Can't wait to see more of your build, will it get ridden? What else is hiding your spare bedroom (that sounds slightly wrong... !)?
Never been too precious about mountain bikes or motorbikes. They were built to be ridden, no matter their age. Try not to crash 'em and keep 'em clean.

Having said that, it'll be kept for fire toads and farm tracks, nothing too serious.

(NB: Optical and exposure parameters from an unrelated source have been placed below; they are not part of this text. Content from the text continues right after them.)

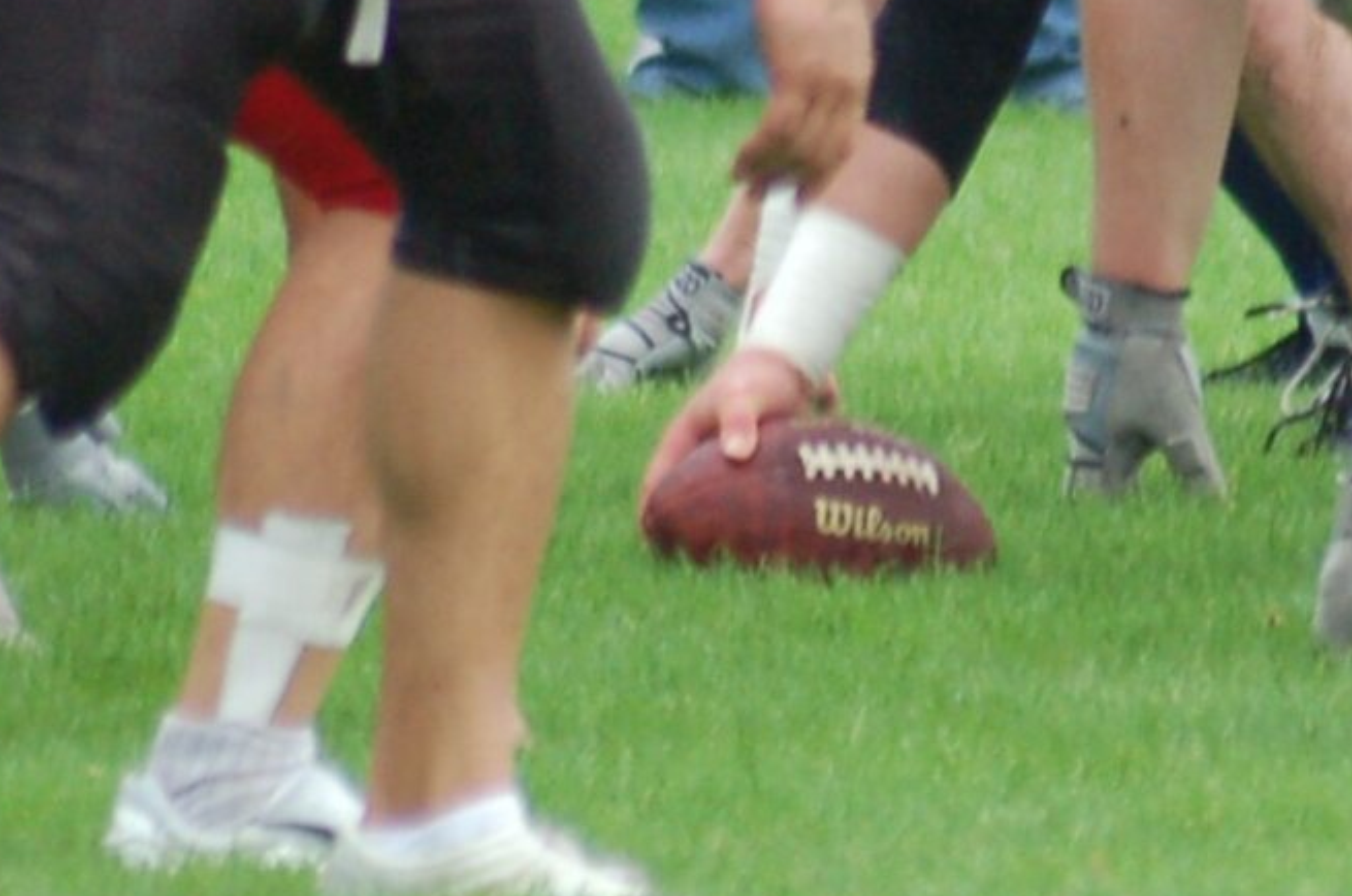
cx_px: 1051
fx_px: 56673
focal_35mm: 1512
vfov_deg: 0.9
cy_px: 19
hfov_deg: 1.4
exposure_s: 1/160
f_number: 5.6
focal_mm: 300
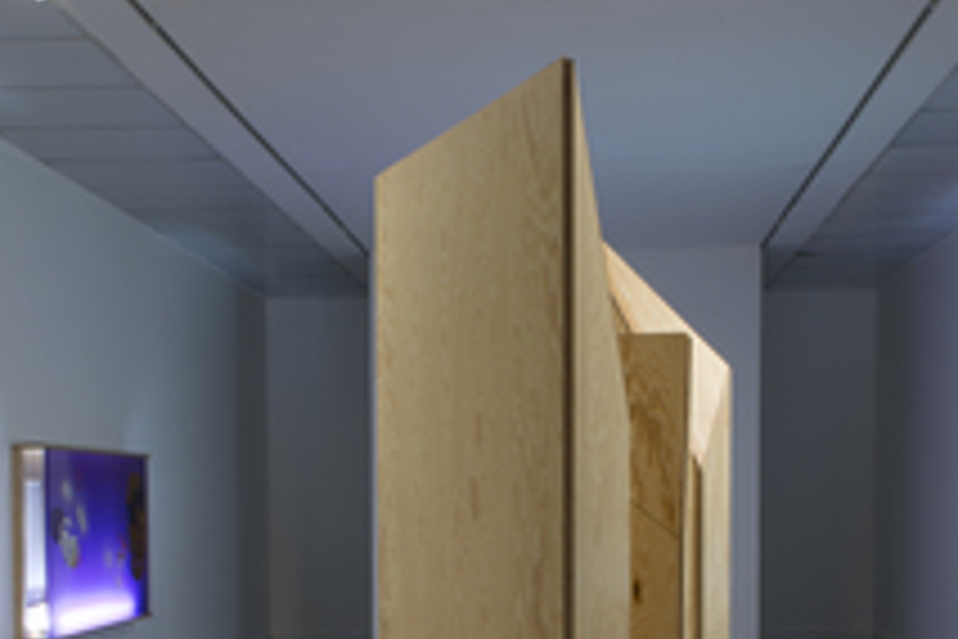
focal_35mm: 47
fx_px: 1251
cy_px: 675
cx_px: 585
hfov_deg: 41.7
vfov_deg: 26.7
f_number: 20
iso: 100
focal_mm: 20
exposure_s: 1.6
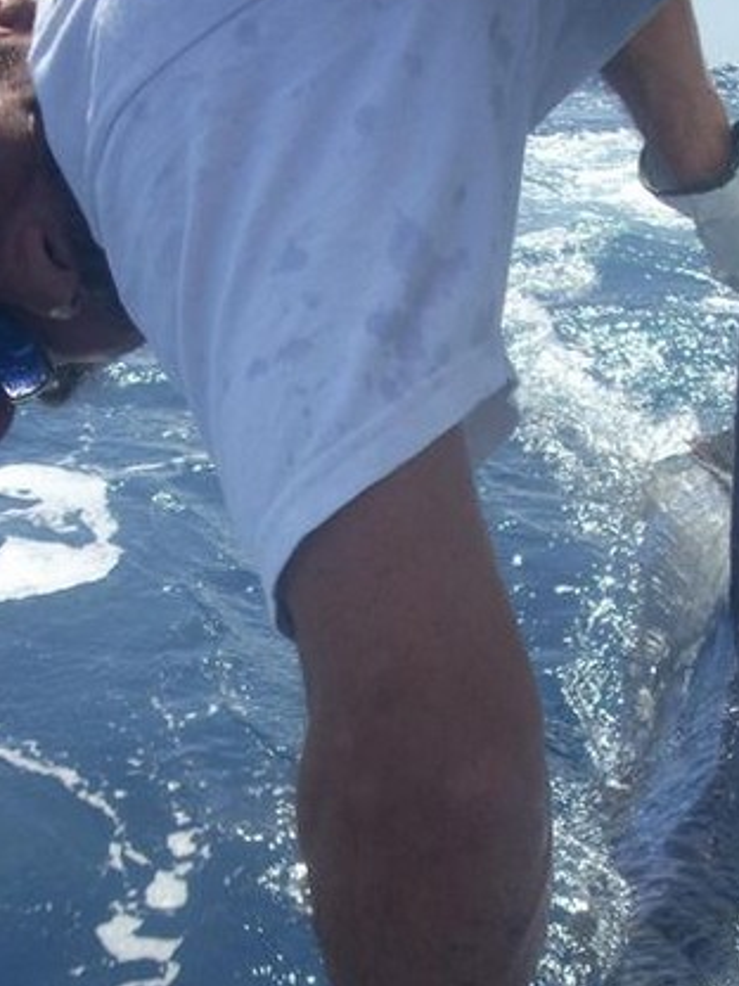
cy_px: 711
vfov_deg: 33.8
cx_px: 365
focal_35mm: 56
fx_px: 1594
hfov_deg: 26.1
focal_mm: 6.2
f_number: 5.6
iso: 64
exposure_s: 1/201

What else do I have secreted away? They'll pop up in time...
Considering that the first carbon fibre monocoque Formula 1 chassis wasn't raced in 1981, tor the normally reserved cycling world the 1989 I-4 was highly advanced for its period, but it wasn't without its design issues, and forgive me if what follows has been covered before by others on the site,

The image shows the underside of the right rear fork. Well, they're neither a seat stays or chain stays, so what else do you call them? 🤓

In cross section the left fork is more or less an elongated oval with a flatter side on the wheel side. But the right fork is scalloped in the cassette area - you can just about make out the concave curve where the paint is missing. Obviously, there still wan't enough clearance and I remember the rattling as the chain came into contact quite often. I've always assumed this was the reason the later bikes had curved dropouts. But this was just my guess and I'd be happy to hear from anyone with a later bike as to whether this was the case.